Jesús Gómez recorrió los despachos idóneos para denunciar que Ignacio González tenía una cuenta en Suiza. Es probable que si a Gómez le hubieran dejado de candidato por Leganés no se hubiera molestado en llamar a las puertas, pero Ignacio González se la tenía jurada y Gómez le correspondía en la inquina. En los despachos le dijeron que el PP es la mafia y en toda mafia que se precie se practica la omertá.

Eso lo ha sabido siempre bien Cristina Cifuentes, a quien Gómez le está haciendo un traje más a medida que esas túnicas o mantas estrambóticas que se gasta la rubia. Gómez, que conoce el paño, ha recuperado la sensatez en su prejubilación política –mala hora en la que se puso a twittear conmigo y a desvelar sus secretos accionariales- y dice las verdades del barquero: “me pregunto si la encargada de revisarlo todo (presidenta del Comité de Derechos y Garantías) no se enteró de nada”, “la que estaba en el comité de dirección era ella”, “lo que tiene que hacer es dar explicaciones”. ¡Vamos, que la Cifu venga a dar clases de moralidad es una desfachatez descomunal! Incluso Gómez insinúa afinidades obscenas entre Cifuentes e Ignacio González, “a lo mejor es que ella se llevaba demasiado bien”, jugando a los médicos o a los chinos.

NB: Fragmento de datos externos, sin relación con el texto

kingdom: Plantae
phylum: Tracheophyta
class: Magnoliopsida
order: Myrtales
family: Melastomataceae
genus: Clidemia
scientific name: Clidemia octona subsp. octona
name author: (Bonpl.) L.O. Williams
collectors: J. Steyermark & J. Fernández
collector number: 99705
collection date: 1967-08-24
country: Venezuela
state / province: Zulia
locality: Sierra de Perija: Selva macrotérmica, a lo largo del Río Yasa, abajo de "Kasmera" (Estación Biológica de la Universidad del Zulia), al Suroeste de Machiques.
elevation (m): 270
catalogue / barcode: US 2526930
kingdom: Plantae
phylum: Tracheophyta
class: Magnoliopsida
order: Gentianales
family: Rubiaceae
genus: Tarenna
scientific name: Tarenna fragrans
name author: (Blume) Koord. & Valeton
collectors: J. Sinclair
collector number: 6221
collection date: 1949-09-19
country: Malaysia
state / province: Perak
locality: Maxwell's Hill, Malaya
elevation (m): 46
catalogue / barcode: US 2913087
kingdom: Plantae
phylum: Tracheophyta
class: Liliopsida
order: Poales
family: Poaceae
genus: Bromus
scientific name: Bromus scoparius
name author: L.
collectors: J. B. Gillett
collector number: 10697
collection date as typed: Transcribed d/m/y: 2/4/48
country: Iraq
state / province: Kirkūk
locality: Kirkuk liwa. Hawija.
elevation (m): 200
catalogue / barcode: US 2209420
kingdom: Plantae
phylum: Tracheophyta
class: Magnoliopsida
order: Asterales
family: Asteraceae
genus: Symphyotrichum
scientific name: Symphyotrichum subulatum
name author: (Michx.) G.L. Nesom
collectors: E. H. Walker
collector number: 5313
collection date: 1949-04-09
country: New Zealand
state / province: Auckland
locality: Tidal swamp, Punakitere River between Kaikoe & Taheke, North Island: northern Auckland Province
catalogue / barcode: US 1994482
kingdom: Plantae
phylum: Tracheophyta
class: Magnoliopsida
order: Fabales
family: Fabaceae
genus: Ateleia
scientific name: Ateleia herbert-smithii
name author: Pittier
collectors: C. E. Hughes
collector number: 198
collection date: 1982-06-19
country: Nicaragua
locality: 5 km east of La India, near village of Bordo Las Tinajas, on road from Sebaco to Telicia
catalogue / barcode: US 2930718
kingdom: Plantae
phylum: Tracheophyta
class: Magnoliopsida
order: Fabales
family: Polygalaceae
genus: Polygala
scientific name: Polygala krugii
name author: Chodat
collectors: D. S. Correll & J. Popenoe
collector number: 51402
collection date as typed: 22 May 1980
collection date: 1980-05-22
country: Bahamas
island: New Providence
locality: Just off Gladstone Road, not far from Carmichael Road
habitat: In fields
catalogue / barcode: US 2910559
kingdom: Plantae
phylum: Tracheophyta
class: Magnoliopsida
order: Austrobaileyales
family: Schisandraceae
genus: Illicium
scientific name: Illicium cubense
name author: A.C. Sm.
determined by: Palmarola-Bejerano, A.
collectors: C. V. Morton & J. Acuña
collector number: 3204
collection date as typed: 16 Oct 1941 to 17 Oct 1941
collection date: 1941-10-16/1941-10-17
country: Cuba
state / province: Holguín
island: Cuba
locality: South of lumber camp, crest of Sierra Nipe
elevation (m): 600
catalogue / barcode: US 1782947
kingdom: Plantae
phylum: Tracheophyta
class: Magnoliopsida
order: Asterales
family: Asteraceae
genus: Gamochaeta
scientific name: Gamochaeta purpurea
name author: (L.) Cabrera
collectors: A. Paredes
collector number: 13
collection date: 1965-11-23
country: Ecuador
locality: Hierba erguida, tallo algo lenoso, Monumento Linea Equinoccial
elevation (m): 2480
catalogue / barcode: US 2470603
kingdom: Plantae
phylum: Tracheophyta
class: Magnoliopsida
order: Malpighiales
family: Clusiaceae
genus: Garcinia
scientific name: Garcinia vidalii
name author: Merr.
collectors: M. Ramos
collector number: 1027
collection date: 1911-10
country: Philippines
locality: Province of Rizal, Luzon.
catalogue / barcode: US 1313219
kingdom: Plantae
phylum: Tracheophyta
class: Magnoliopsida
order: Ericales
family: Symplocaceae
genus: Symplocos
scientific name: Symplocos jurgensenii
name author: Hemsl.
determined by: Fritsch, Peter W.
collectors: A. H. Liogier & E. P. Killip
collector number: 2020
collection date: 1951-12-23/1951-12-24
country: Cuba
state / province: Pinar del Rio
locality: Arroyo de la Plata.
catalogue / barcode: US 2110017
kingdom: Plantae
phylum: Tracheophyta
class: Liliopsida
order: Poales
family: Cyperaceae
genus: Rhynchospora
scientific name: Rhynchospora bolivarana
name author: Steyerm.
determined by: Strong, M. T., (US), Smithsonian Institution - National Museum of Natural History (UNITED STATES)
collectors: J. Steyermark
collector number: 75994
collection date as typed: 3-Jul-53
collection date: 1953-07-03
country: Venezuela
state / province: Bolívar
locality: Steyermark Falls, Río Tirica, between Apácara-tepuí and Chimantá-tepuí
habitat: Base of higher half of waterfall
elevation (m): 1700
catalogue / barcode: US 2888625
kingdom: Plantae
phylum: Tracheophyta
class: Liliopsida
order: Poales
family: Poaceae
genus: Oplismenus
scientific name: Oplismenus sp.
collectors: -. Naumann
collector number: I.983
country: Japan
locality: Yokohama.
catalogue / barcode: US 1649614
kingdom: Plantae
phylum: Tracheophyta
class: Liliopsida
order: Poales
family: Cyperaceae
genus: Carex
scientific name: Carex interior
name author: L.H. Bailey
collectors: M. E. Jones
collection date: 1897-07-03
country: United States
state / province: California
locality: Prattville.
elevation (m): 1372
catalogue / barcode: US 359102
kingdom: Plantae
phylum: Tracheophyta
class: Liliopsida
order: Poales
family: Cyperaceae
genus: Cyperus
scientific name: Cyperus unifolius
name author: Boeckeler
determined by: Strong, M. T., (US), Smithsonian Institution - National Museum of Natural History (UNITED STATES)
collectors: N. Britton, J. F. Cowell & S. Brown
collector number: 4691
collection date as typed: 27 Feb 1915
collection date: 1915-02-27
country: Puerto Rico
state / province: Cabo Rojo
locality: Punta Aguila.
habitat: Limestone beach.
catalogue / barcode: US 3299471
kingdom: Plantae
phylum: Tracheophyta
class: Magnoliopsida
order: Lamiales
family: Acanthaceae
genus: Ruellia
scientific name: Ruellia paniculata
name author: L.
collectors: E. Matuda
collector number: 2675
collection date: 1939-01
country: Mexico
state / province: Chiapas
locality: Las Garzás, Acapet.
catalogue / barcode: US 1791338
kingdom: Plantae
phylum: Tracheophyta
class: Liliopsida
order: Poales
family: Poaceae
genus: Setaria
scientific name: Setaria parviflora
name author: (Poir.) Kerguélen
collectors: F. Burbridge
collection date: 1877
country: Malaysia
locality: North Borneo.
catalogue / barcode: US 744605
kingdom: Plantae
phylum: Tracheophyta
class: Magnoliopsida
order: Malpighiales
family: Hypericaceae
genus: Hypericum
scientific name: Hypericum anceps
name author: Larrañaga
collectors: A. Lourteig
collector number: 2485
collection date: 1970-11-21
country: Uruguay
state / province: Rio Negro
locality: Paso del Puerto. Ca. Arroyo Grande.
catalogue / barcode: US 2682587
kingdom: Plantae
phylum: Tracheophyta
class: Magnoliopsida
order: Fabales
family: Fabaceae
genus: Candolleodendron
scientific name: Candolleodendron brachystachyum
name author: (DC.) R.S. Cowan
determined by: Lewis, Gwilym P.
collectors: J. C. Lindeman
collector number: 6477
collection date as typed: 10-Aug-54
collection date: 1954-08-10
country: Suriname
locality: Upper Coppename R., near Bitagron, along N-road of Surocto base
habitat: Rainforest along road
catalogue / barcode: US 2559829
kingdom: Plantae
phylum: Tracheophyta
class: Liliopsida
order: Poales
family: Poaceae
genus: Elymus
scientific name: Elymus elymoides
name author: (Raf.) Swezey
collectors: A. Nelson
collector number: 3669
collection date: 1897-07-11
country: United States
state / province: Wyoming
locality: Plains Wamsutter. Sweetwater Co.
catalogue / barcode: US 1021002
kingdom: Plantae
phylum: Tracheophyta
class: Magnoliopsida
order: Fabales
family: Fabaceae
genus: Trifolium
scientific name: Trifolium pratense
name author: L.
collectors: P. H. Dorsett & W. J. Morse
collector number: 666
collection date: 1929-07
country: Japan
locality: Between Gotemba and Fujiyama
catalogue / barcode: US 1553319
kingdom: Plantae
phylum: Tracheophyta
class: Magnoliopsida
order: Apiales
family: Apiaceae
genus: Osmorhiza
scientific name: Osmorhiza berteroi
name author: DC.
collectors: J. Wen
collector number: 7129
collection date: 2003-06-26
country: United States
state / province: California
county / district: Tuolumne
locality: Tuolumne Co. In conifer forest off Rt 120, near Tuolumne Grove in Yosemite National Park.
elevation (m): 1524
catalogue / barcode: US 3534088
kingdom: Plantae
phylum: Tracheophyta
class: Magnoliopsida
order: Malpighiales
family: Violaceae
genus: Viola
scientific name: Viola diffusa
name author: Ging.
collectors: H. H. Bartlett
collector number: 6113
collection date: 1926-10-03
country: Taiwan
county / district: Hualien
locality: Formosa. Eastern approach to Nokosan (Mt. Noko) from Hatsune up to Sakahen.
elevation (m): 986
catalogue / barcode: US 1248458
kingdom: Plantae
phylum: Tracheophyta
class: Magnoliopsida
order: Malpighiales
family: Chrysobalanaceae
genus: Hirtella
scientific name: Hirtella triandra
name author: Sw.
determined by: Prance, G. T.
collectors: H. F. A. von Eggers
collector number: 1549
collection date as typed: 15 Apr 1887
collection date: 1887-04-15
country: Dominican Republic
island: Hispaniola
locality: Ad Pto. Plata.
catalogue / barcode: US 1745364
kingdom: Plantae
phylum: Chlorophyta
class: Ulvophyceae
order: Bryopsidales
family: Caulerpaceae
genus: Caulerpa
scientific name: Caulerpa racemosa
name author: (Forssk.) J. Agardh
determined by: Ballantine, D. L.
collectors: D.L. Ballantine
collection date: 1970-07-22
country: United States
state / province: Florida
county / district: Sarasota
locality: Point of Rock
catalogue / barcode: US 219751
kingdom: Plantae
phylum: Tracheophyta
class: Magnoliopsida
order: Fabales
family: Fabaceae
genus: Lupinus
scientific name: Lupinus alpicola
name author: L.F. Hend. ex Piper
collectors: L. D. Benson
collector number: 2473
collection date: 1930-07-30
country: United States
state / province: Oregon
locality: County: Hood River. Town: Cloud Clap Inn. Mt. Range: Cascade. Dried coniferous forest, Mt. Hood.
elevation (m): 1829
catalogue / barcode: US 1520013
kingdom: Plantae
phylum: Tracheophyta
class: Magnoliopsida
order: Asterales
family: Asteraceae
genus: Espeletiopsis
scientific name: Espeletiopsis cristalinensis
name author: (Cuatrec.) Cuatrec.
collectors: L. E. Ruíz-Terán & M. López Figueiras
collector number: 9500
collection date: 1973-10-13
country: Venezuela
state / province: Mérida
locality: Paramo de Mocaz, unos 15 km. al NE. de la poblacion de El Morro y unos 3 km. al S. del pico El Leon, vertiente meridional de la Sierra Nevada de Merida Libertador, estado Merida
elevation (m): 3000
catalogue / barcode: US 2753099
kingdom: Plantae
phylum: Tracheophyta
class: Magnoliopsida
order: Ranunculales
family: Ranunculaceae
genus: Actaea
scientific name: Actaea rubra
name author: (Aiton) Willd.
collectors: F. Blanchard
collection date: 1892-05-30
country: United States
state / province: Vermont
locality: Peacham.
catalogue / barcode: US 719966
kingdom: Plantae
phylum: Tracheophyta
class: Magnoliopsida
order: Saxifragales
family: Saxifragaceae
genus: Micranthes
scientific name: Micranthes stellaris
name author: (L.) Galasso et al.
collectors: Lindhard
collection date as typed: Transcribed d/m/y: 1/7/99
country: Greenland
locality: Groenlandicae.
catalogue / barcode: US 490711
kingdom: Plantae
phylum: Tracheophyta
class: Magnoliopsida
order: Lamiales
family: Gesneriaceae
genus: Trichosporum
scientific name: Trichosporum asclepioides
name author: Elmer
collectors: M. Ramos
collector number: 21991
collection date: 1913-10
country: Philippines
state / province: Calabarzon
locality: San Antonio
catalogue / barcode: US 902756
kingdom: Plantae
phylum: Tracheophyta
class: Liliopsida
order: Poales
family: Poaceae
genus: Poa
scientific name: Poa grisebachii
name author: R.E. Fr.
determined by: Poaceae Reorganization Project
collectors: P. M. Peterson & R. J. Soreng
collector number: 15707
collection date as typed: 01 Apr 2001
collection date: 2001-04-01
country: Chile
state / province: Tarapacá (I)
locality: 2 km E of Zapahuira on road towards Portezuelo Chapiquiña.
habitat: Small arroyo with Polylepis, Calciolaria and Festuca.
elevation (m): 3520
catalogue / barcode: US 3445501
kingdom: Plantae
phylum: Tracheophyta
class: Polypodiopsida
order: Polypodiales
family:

Están tan bajos los resortes morales de esta sociedad, está tan llena de mierda esta mierdocracia, donde los más mierdas medran y trincan, que uno está casi dispuesto a enternecerse y reblandecerse con esta cruzada ética de Jesús Gómez y olvidarse incluso de sus subvenciones al medio del que es accionista, pero aquí uno no se puede ni fiar de Jesús Gómez. Porque hete aquí la declaración de Jesús Sánchez, exconcejal del PP en San Fernando de Henares, testigo en relación con la suculenta comisión de 1,4 millones de euros ingresada por OHL en la cuenta suiza de Ignacio González. Atentos a su declaración en sede judicial: “el testigo también citó una reunión que mantuvo con Esperanza Aguirre y Jesús Gómez después de que se conociera que Francisco Granados había tenido una cuenta en Suiza. En ese encuentro, Gómez reconoció que también tuvo cuenta en el país helvético cuando no estaba en política. Aguirre, entonces presidenta de la Comunidad de Madrid, le respondió, según la declaración del concejal madrileño: “no me digas eso porque te tengo que denunciar ahora mismo”.

Por supuesto, la exlideresa no denunció nada que para eso el PP es una mafia. Pero hete aquí que el honrado Gómez también fue adicto a la banca helvética, “antes de dedicarse a la política”. ¿Seguro? ¿Qué llevaba los ahorros de empleado del chiringuito de Losantos, que paga mal? Es que no queda honrado ni Jesús Gómez en la mafia PP, a la que, por el mínimo de decencia y dignidad nacional, habría que ilegalizar.